TASK DIRECTIONS:
Check each line of the entries below for the word "SIDEBAR", then report how many have it, with no other words.

Data records:
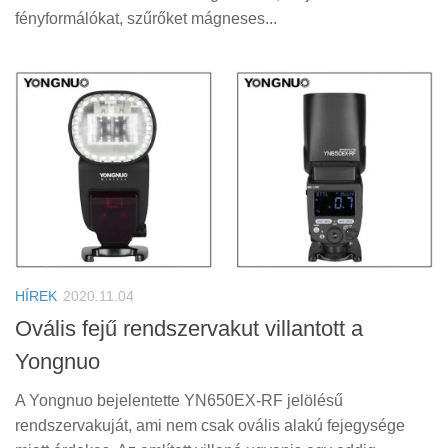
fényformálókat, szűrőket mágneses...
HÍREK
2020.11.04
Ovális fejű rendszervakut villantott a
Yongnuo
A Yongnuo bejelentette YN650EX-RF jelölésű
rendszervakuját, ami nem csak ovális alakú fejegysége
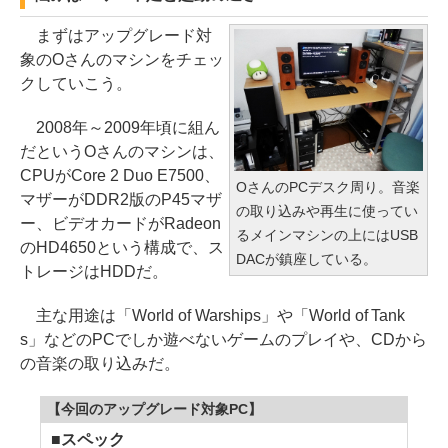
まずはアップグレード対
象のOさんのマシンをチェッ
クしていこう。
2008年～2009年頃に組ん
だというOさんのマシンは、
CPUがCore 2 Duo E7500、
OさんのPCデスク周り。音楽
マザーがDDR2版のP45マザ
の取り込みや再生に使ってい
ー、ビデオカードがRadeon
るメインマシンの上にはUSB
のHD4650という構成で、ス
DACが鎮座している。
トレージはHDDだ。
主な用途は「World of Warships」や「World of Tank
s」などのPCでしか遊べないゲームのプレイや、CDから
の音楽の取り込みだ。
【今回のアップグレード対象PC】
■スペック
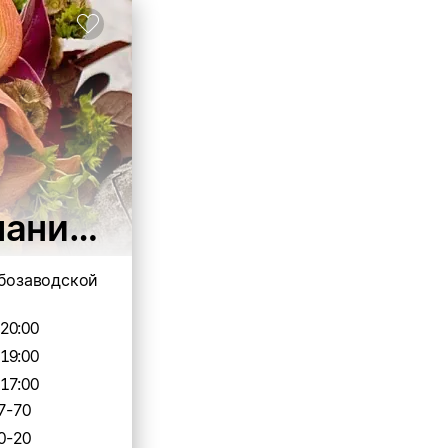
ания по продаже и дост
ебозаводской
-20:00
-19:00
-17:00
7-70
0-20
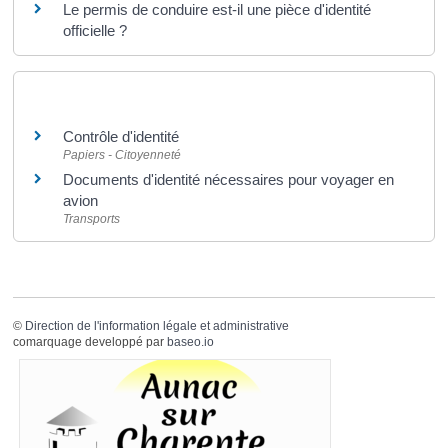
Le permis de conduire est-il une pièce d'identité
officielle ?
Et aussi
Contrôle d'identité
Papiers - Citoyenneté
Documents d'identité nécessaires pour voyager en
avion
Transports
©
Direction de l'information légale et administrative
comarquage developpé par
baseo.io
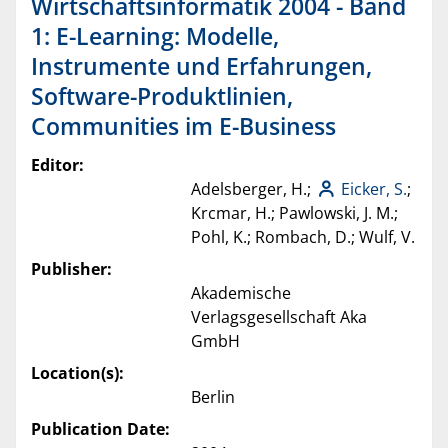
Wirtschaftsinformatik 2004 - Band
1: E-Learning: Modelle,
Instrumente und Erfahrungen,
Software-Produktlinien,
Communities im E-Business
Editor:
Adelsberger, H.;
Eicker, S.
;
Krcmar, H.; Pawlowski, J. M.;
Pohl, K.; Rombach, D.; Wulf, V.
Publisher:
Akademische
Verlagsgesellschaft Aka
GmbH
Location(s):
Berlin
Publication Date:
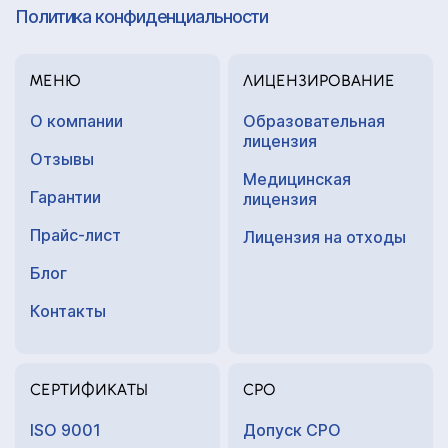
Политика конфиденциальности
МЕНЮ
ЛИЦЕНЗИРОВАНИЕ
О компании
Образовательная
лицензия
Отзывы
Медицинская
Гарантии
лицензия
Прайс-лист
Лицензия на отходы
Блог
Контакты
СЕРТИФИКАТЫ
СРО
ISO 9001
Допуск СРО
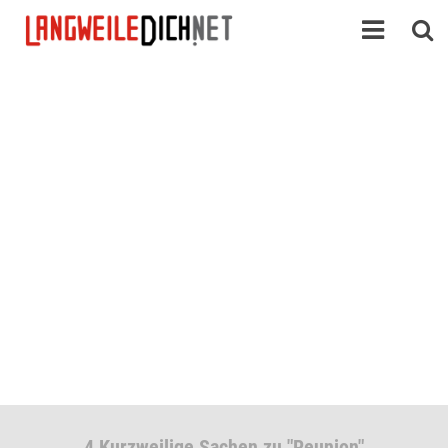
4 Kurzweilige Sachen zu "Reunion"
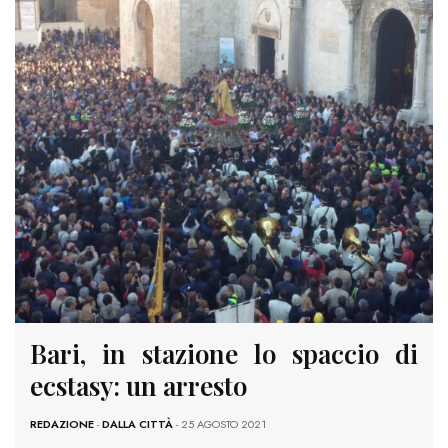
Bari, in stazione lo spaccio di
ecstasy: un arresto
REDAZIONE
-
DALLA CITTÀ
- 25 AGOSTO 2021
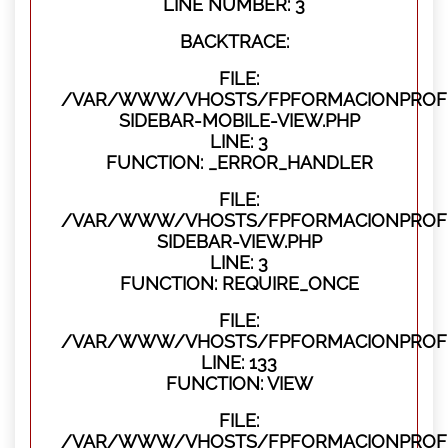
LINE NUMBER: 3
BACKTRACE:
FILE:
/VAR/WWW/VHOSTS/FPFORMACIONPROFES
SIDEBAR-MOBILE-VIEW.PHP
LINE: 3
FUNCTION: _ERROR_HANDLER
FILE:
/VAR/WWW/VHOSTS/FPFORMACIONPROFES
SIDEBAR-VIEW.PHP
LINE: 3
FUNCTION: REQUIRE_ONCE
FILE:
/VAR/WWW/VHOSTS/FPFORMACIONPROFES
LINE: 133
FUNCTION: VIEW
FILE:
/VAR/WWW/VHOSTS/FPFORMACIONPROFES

RESULT OF THIS TASK:
2